▶ _DATA SEGMENT_:
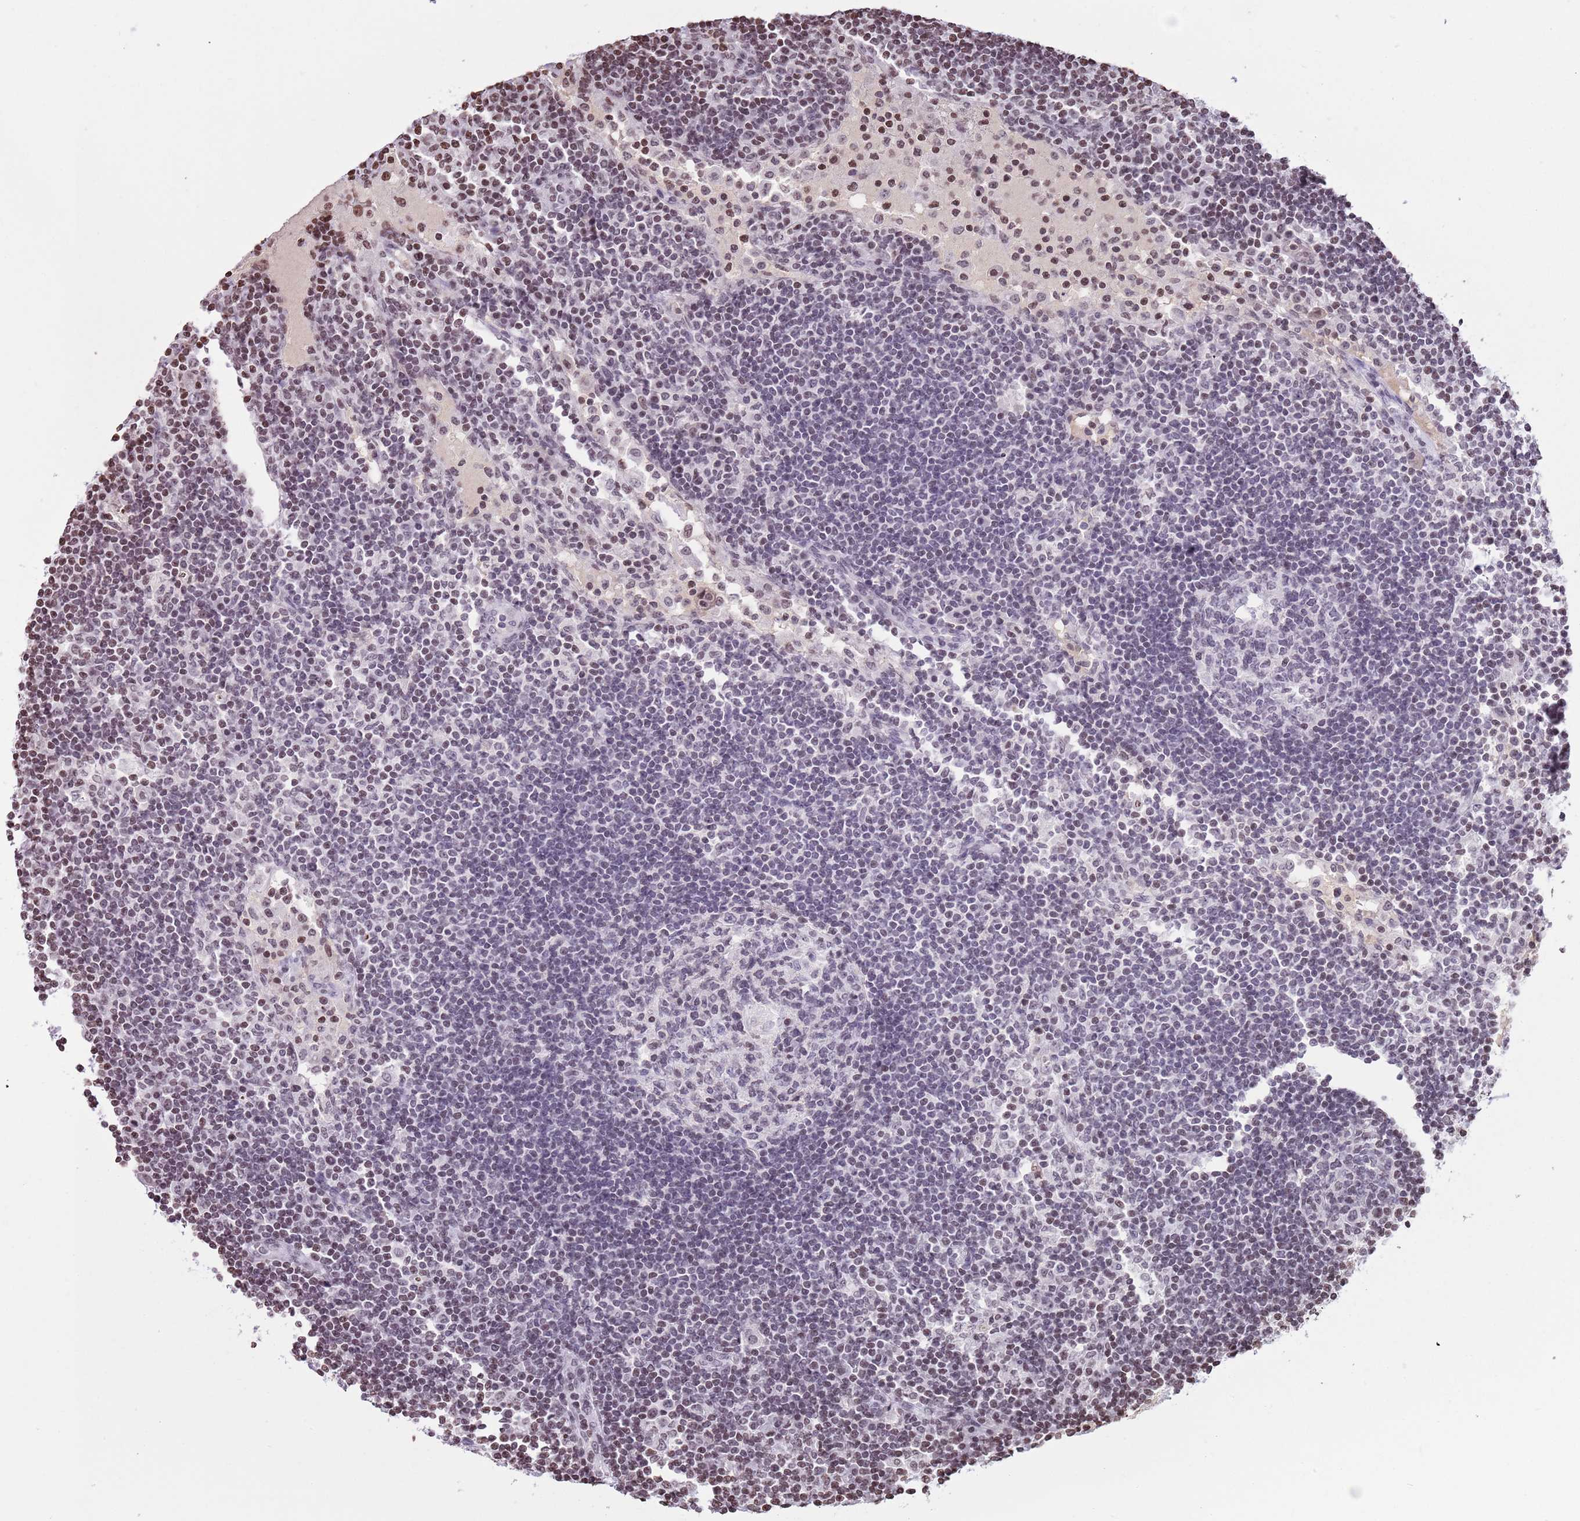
{"staining": {"intensity": "negative", "quantity": "none", "location": "none"}, "tissue": "lymph node", "cell_type": "Germinal center cells", "image_type": "normal", "snomed": [{"axis": "morphology", "description": "Normal tissue, NOS"}, {"axis": "topography", "description": "Lymph node"}], "caption": "This is a histopathology image of IHC staining of benign lymph node, which shows no expression in germinal center cells.", "gene": "KPNA3", "patient": {"sex": "female", "age": 53}}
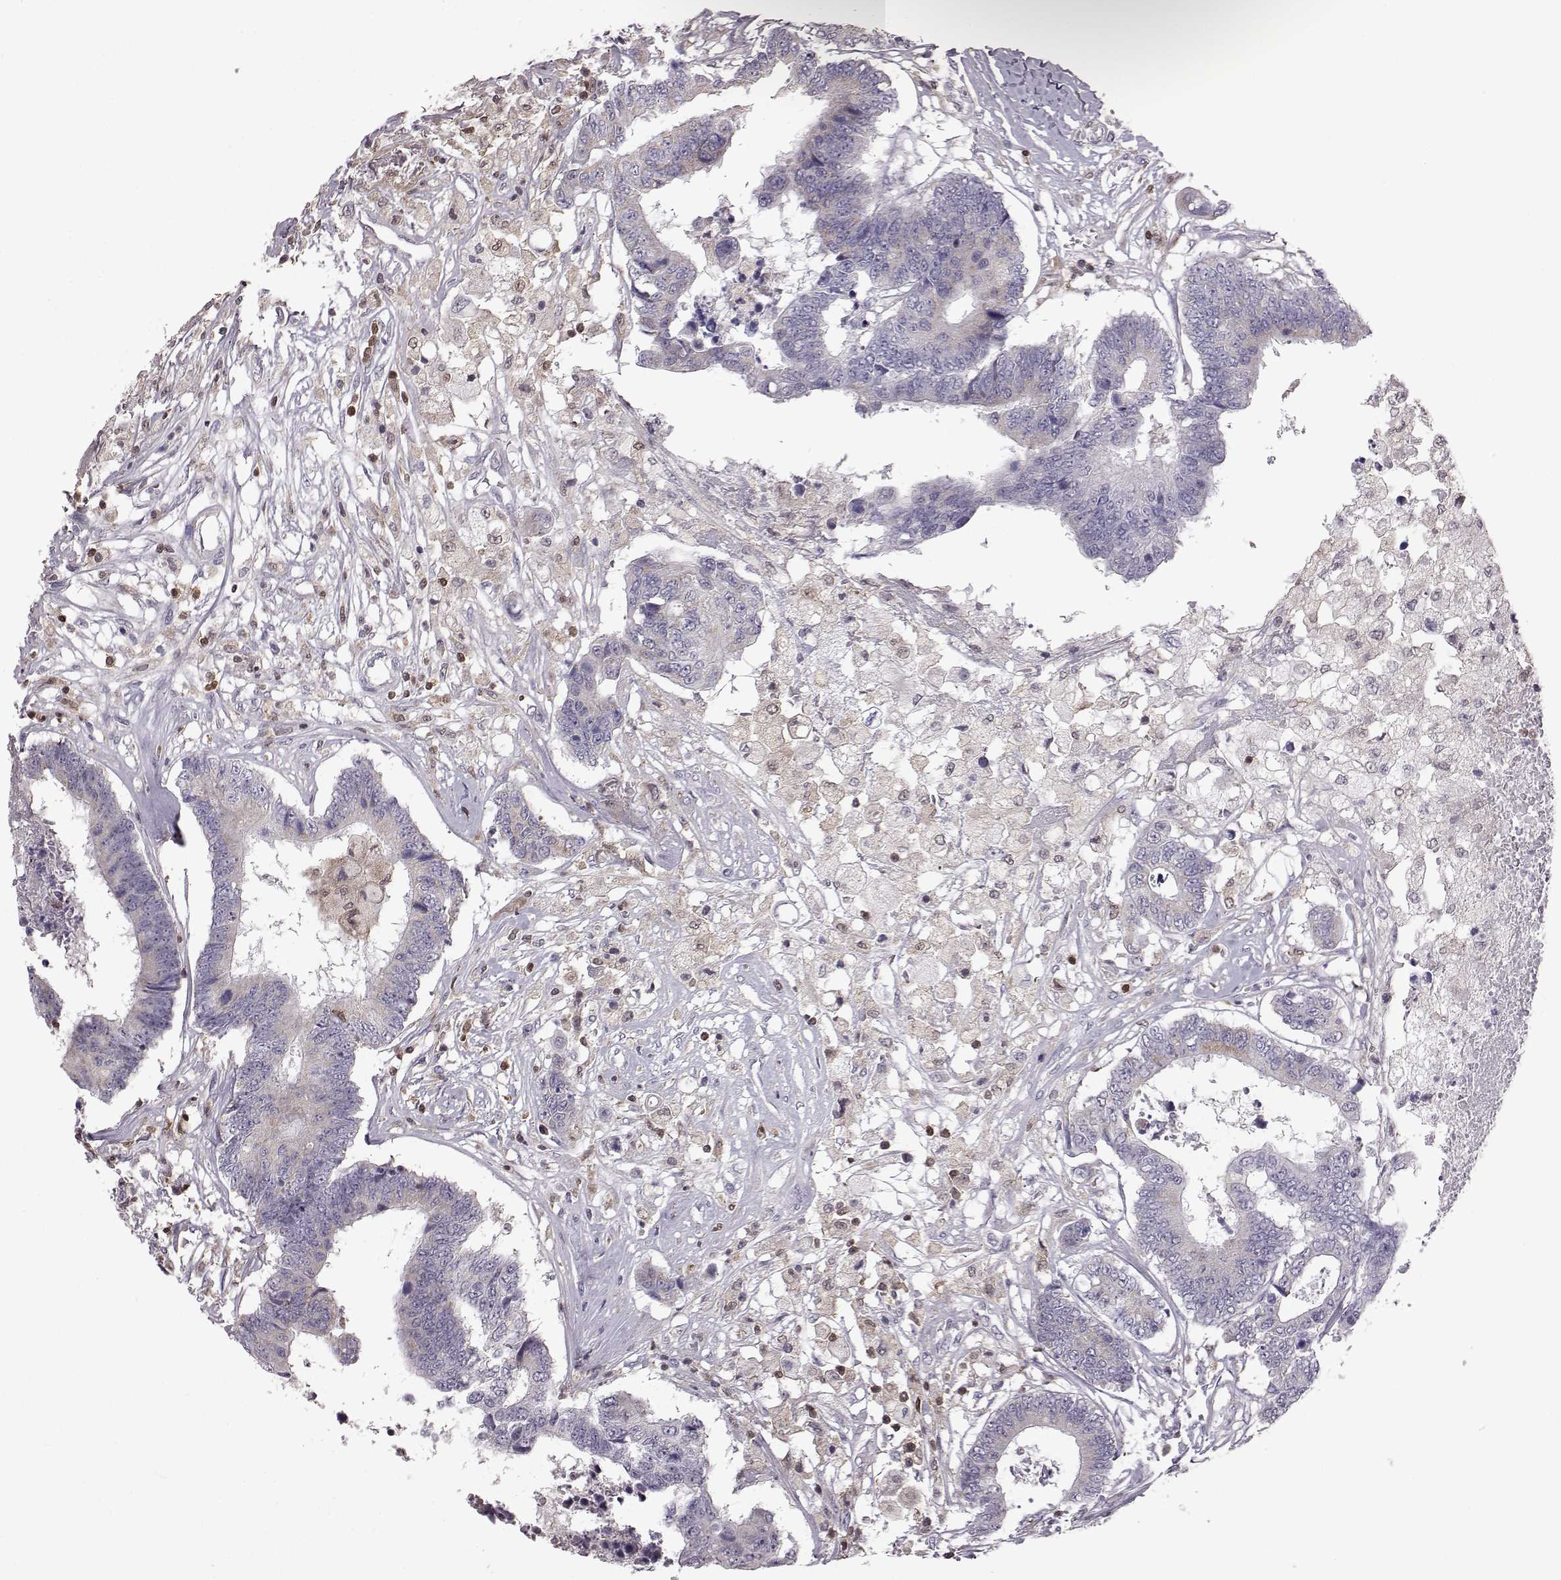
{"staining": {"intensity": "negative", "quantity": "none", "location": "none"}, "tissue": "colorectal cancer", "cell_type": "Tumor cells", "image_type": "cancer", "snomed": [{"axis": "morphology", "description": "Adenocarcinoma, NOS"}, {"axis": "topography", "description": "Colon"}], "caption": "IHC of human colorectal cancer (adenocarcinoma) shows no expression in tumor cells.", "gene": "DOK2", "patient": {"sex": "female", "age": 48}}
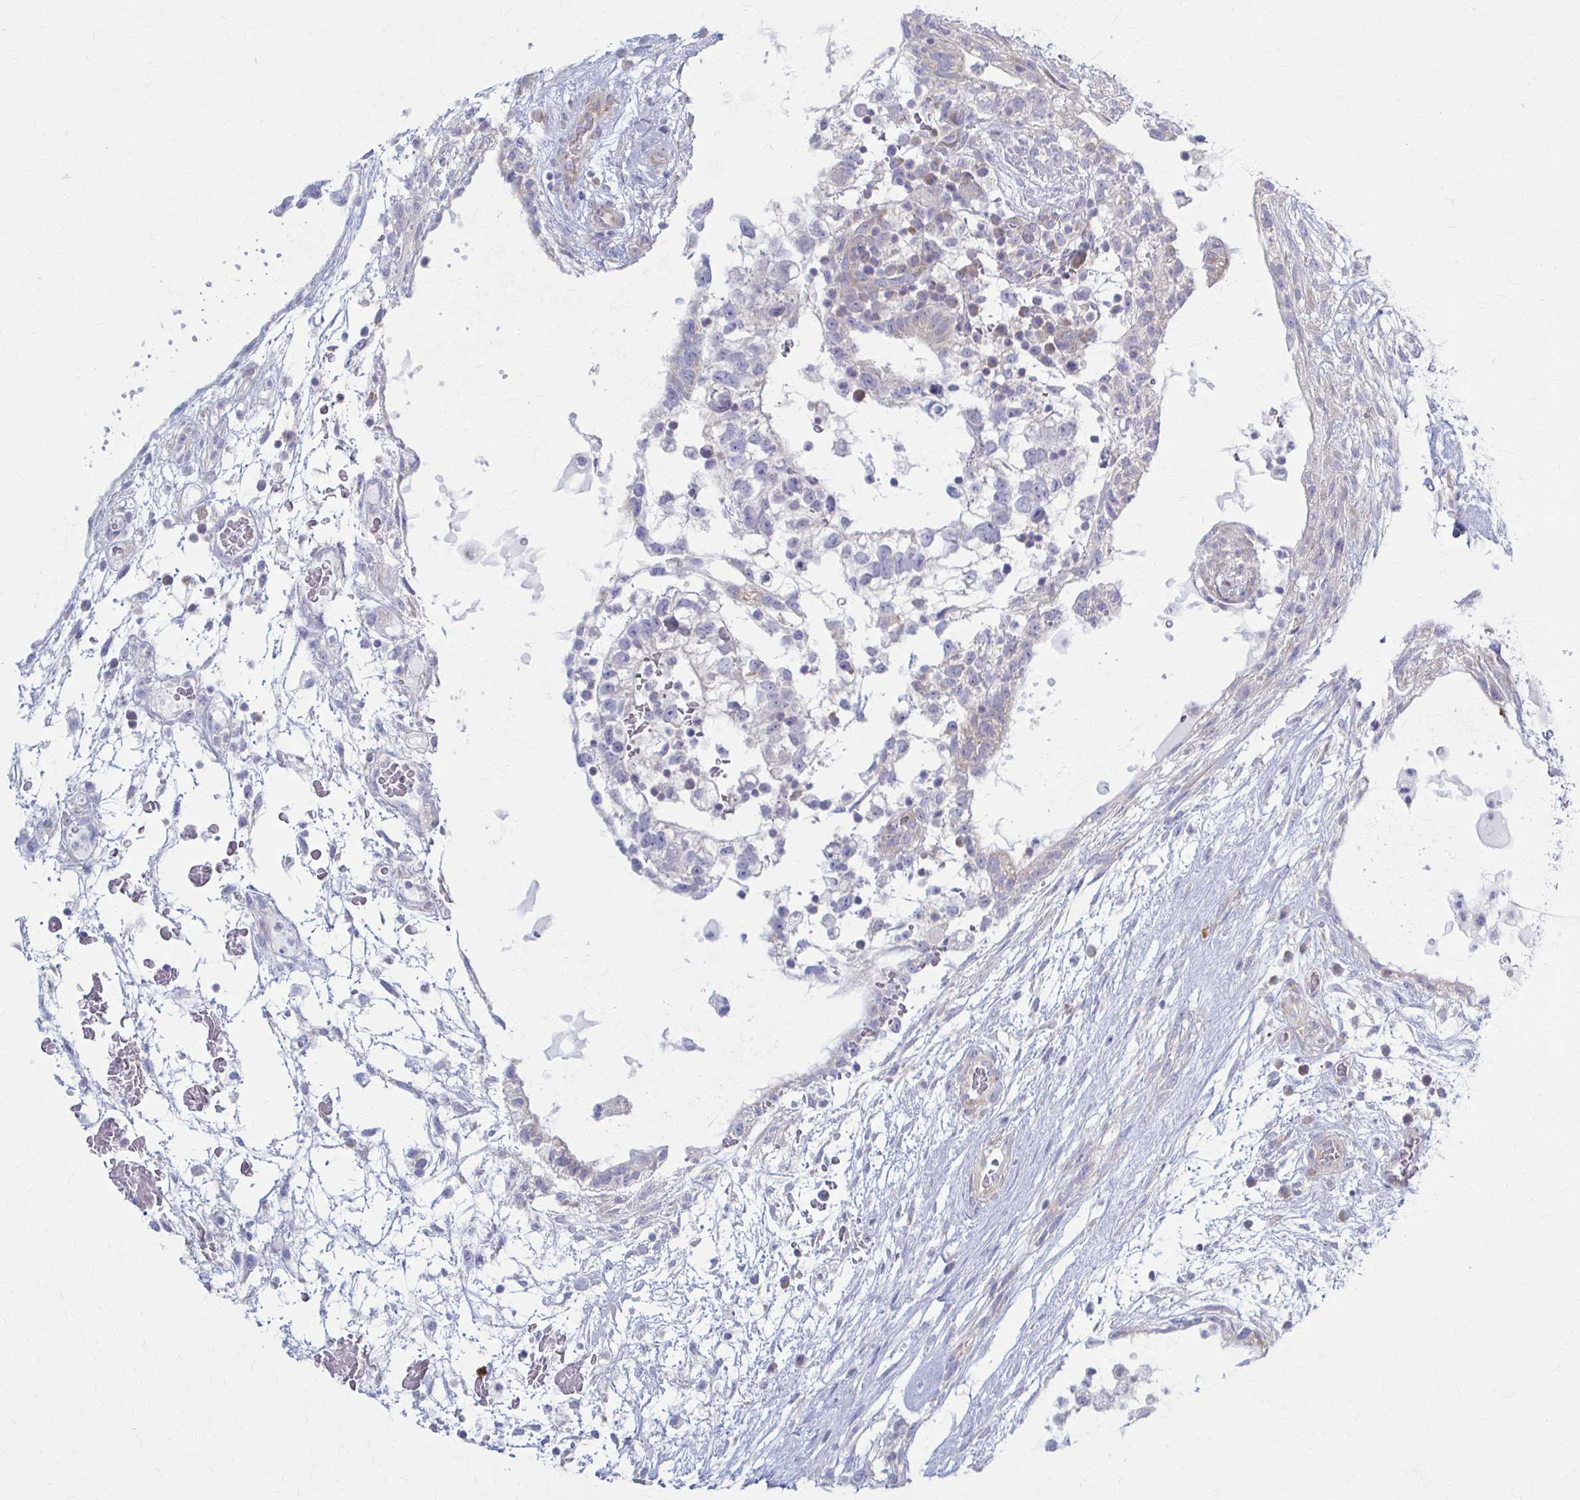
{"staining": {"intensity": "negative", "quantity": "none", "location": "none"}, "tissue": "testis cancer", "cell_type": "Tumor cells", "image_type": "cancer", "snomed": [{"axis": "morphology", "description": "Carcinoma, Embryonal, NOS"}, {"axis": "topography", "description": "Testis"}], "caption": "The photomicrograph displays no significant positivity in tumor cells of testis cancer (embryonal carcinoma).", "gene": "PRKRA", "patient": {"sex": "male", "age": 32}}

▶ _PROBLEM STATEMENT_: Report how many lines above contain the string "Tumor". Please write the number only.

▶ _OUTPUT_: 2